Until now, it was not clear how hepatocytes were assigned tasks related to their localization. Researchers at the Spanish National Cancer Research Center (CNIO) have discovered that a gene, mTOR, is responsible for organizing the hepatocyte position map.

They also found that what triggers hepatocyte specialization is feeding after birth. The difference is marked by how nutrients reach the organism before and after birth: with no interruptions through the umbilical cord in one case, or in an intermittent fashion –when eating– in the other. The alternation of periods with and without available nutrients activates the mTOR gene and causes the hepatocytes to specialize, which completes the maturation of the liver.

The study, led by Alejo Efeyan, head of the Metabolism and Cell Signalling Group, is published in Nature Communications.

"The mTOR gene works like a GPS, telling each liver cell what to do according to the place it occupies," explains first author Ana Belén Plata Gómez. "mTOR would act like an orchestra conductor in the liver, organizing the different musical components into sections to create a coordinated (tuned) melody of metabolic functions."

A precise position in a hexagon

Hepatocytes are arranged in the liver forming tiny three-dimensional hexagons of about 15 concentric layers of cells. The position it occupies in the hexagon is what determines the function of each hepatocyte.

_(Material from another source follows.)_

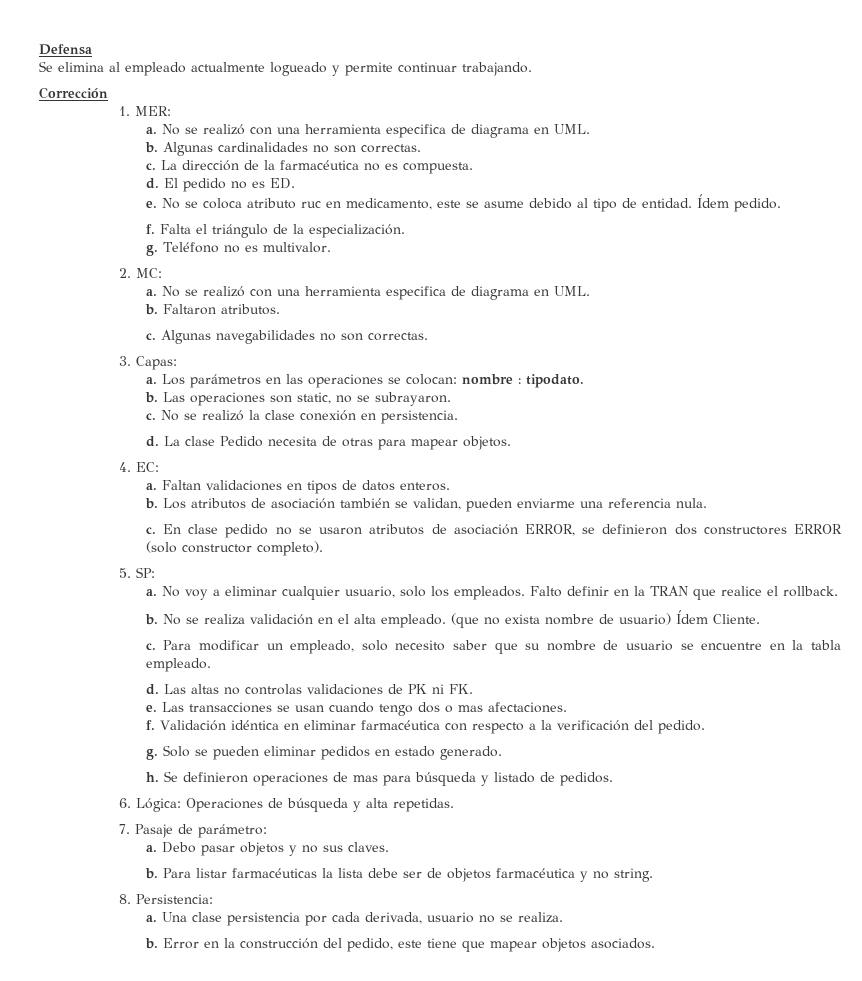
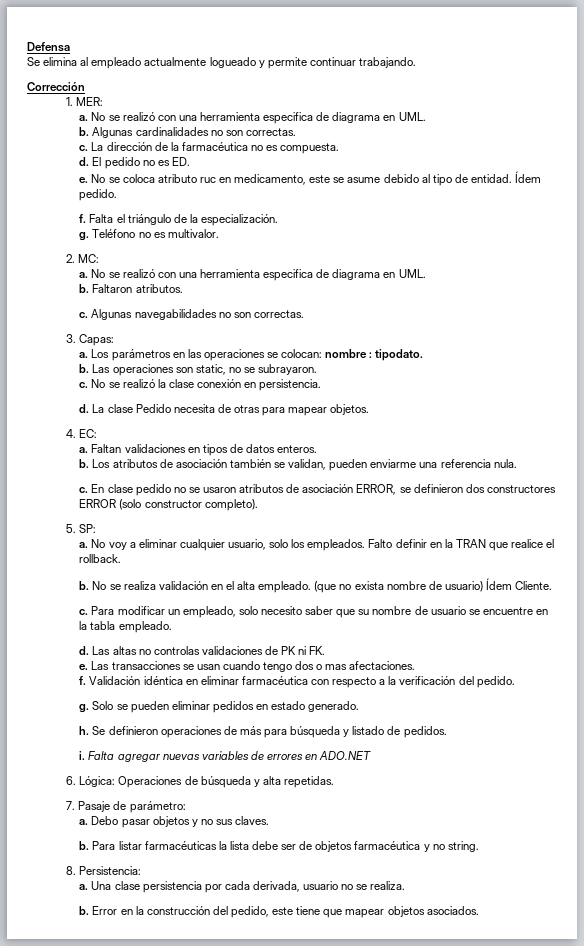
[352,775,378,782] mas -> [239,726,262,735] más
(613, 779) none -> [79,751,372,762] // i. Falta agregar nuevas variables de errores en ADO.NET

"The order of hepatocytes is already established when the liver is formed in utero, but at that time, before birth, all hepatocytes do the same thing because the supply of nutrients via the umbilical cord is constant," Efeyan explains. "Only after birth, when oral intake begins, which is intermittent, do fluctuations in that supply start to occur."

It makes then sense to coordinate the needs of the body with the resources that it receives, and also to start the spatial distribution of tasks.

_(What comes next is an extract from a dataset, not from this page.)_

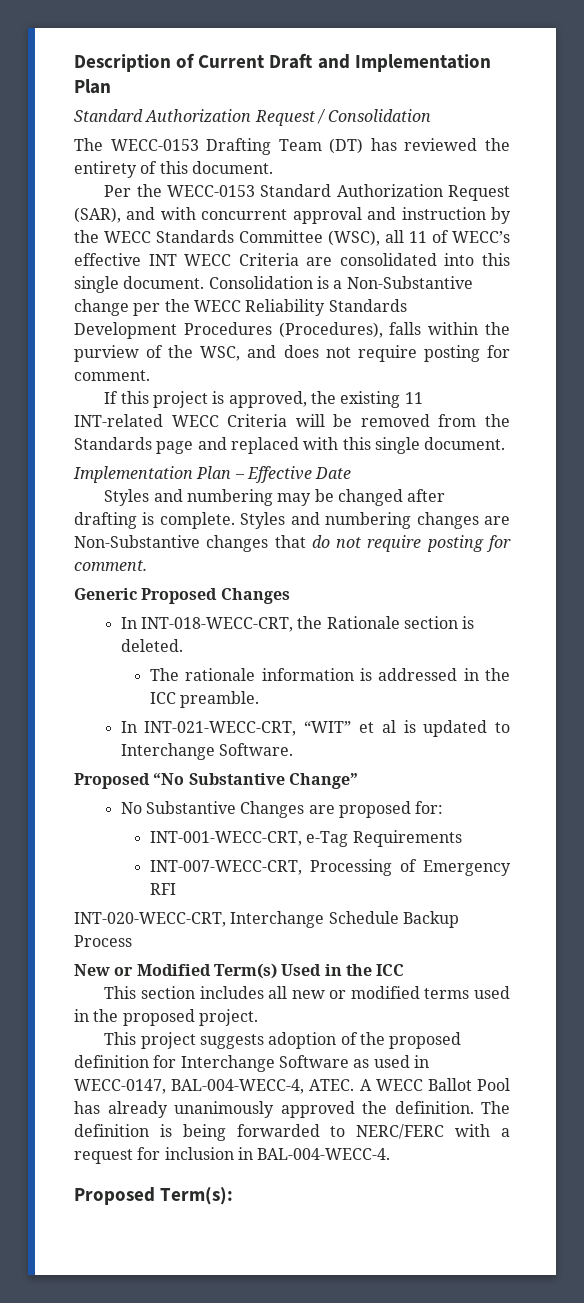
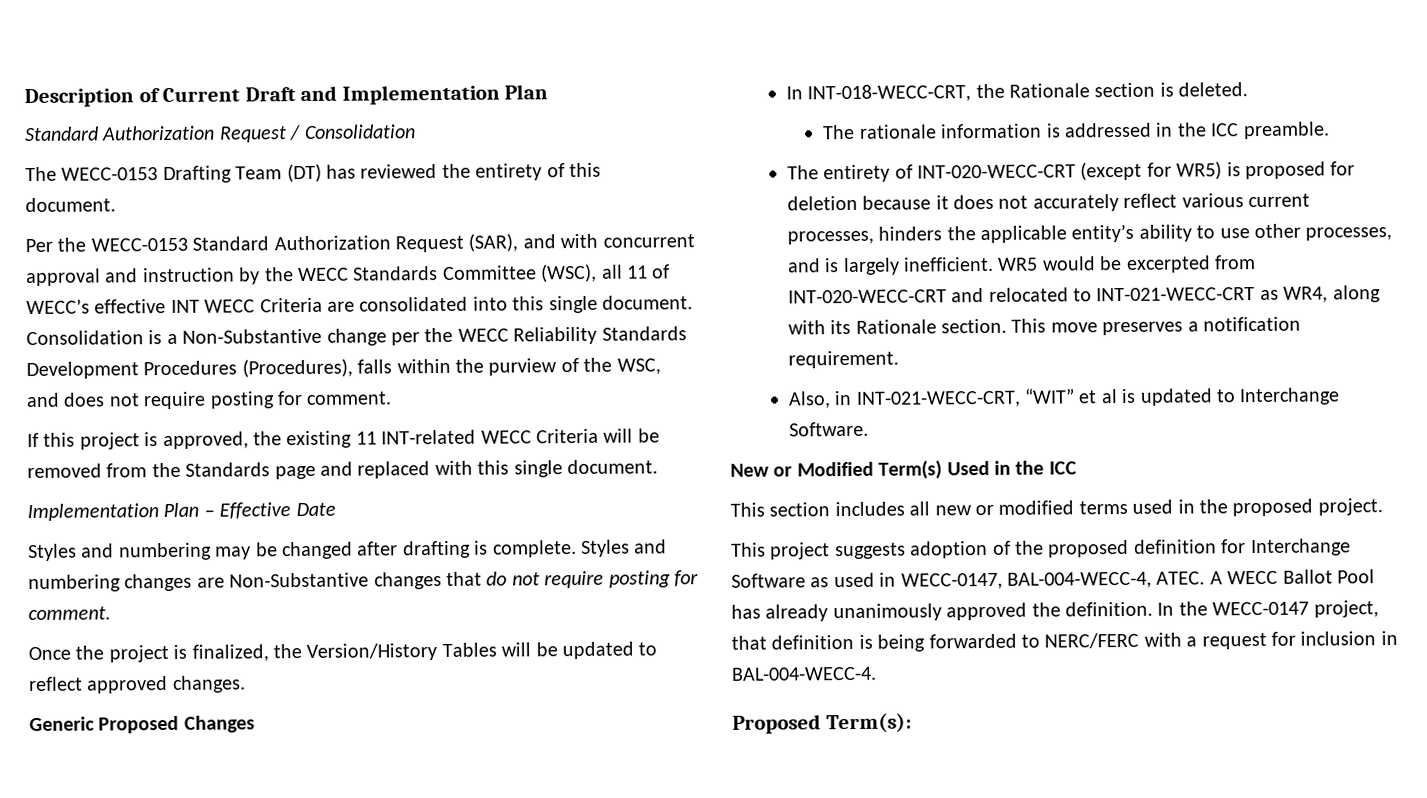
(147, 565) none -> [28,641,658,663] [29,675,246,694] // Once the project is finalized, the Version/History Tables will be updated to reflect approved changes.
[120,721,137,733] In -> [786,161,1356,183] [786,193,1310,212] [786,223,1393,245] [786,255,1256,276] [787,285,1381,304] [787,316,1301,336] [787,350,899,369] [787,390,853,409] The entirety of INT-020-WECC-CRT (except for WR5) is proposed for deletion because it does not accurately reflect various current processes, hinders the applicable entity’s ability to use other processes, and is largely inefficient. WR5 would be excerpted from INT-020-WECC-CRT and relocated to INT-021-WECC-CRT as WR4, along with its Rationale section. This move preserves a notification requirement. // Also, in
[74,772,358,789] [120,801,444,818] [149,830,462,847] [149,859,511,876] [149,883,176,895] [74,911,459,928] [74,935,132,947] // Proposed “No Substantive Change” // No Substantive Changes are proposed for: // INT-001-WECC-CRT, e-Tag Requirements // INT-007-WECC-CRT, Processing of Emergency RFI // INT-020-WECC-CRT, Interchange Schedule Backup Process -> (869, 429) none
[481,1101,510,1114] The -> [1157,600,1379,618] [731,635,767,650] In the WECC-0147 project, that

This distribution is not random: "the hepatocytes that receive food, for example, perform functions that require more energy, such as producing glucose, and some fats and amino acids. But they are all highly coordinated and their functions are in many cases complementary, like in a factory production line," says Efeyan.

Looking for the consequences of a sedentary lifestyle

The finding has been a surprise that emerged in the course of another investigation. The team was studying liver maturation to observe the consequences of the sedentary lifestyle and overeating characteristic to today’s society, where the body receives nutrients all the time and produces a lot of insulin.

To reproduce this situation, they created genetically modified animal models for hepatocytes to detect constantly elevated levels of nutrients and hormones (insulin). And they observed that, after birth and with oral feeding (intermittent), the livers of these model animals never managed to diversify the tasks of the hepatocytes. They remained in a functionally immature state.

Plata Gómez, the lead author of the paper, understood then that this was because they were unable to detect the fluctuation of nutrients and insulin.

Comparison with parenteral feeding

Genetic modification in the model animals was performed in genes coordinated by the mTOR gene. It was already known that this gene intervenes in many functions related to energy expenditure and that it is activated through both food and hormones.

“By modifying mTOR, the spatial differentiation of those hepatocytes is lost” Plata Gómez explains. This gave them the clue: mTOR informs each liver cell of its function according to its location.

The team wanted to validate the extent to which this result had a real-life correlation, beyond the context of genetic manipulation. And they were able to do so thanks to the collaboration with a group of researchers from the University of Saint Louis (USA) who is researching parenteral feeding. In this kind of feeding, nutrients are supplied directly into a vein in a constant manner, without fluctuations. The USA group was studying this on newborn pigs.

The CNIO researchers who now publish their study in Nature Communications found that in the livers of these animals spatial functions are not divided either.